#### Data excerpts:
------

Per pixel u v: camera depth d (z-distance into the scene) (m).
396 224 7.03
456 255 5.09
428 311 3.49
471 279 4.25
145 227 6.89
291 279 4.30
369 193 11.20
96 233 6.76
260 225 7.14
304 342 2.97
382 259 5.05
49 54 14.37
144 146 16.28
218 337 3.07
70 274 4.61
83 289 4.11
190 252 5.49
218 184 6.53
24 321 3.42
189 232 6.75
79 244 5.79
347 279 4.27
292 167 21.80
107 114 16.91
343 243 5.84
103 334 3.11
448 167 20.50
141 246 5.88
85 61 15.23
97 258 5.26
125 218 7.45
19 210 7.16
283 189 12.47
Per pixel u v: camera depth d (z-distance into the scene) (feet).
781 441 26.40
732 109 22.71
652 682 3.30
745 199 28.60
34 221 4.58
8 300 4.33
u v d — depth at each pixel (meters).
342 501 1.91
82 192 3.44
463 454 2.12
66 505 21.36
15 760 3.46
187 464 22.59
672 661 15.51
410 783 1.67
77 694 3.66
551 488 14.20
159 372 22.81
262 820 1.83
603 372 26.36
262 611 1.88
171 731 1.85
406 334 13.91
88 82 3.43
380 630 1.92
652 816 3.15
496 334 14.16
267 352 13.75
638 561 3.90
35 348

------

Your response must repeat the entries above exactly, in full.

#### REPLY:
Per pixel u v: camera depth d (z-distance into the scene) (m).
396 224 7.03
456 255 5.09
428 311 3.49
471 279 4.25
145 227 6.89
291 279 4.30
369 193 11.20
96 233 6.76
260 225 7.14
304 342 2.97
382 259 5.05
49 54 14.37
144 146 16.28
218 337 3.07
70 274 4.61
83 289 4.11
190 252 5.49
218 184 6.53
24 321 3.42
189 232 6.75
79 244 5.79
347 279 4.27
292 167 21.80
107 114 16.91
343 243 5.84
103 334 3.11
448 167 20.50
141 246 5.88
85 61 15.23
97 258 5.26
125 218 7.45
19 210 7.16
283 189 12.47
Per pixel u v: camera depth d (z-distance into the scene) (feet).
781 441 26.40
732 109 22.71
652 682 3.30
745 199 28.60
34 221 4.58
8 300 4.33
u v d — depth at each pixel (meters).
342 501 1.91
82 192 3.44
463 454 2.12
66 505 21.36
15 760 3.46
187 464 22.59
672 661 15.51
410 783 1.67
77 694 3.66
551 488 14.20
159 372 22.81
262 820 1.83
603 372 26.36
262 611 1.88
171 731 1.85
406 334 13.91
88 82 3.43
380 630 1.92
652 816 3.15
496 334 14.16
267 352 13.75
638 561 3.90
35 348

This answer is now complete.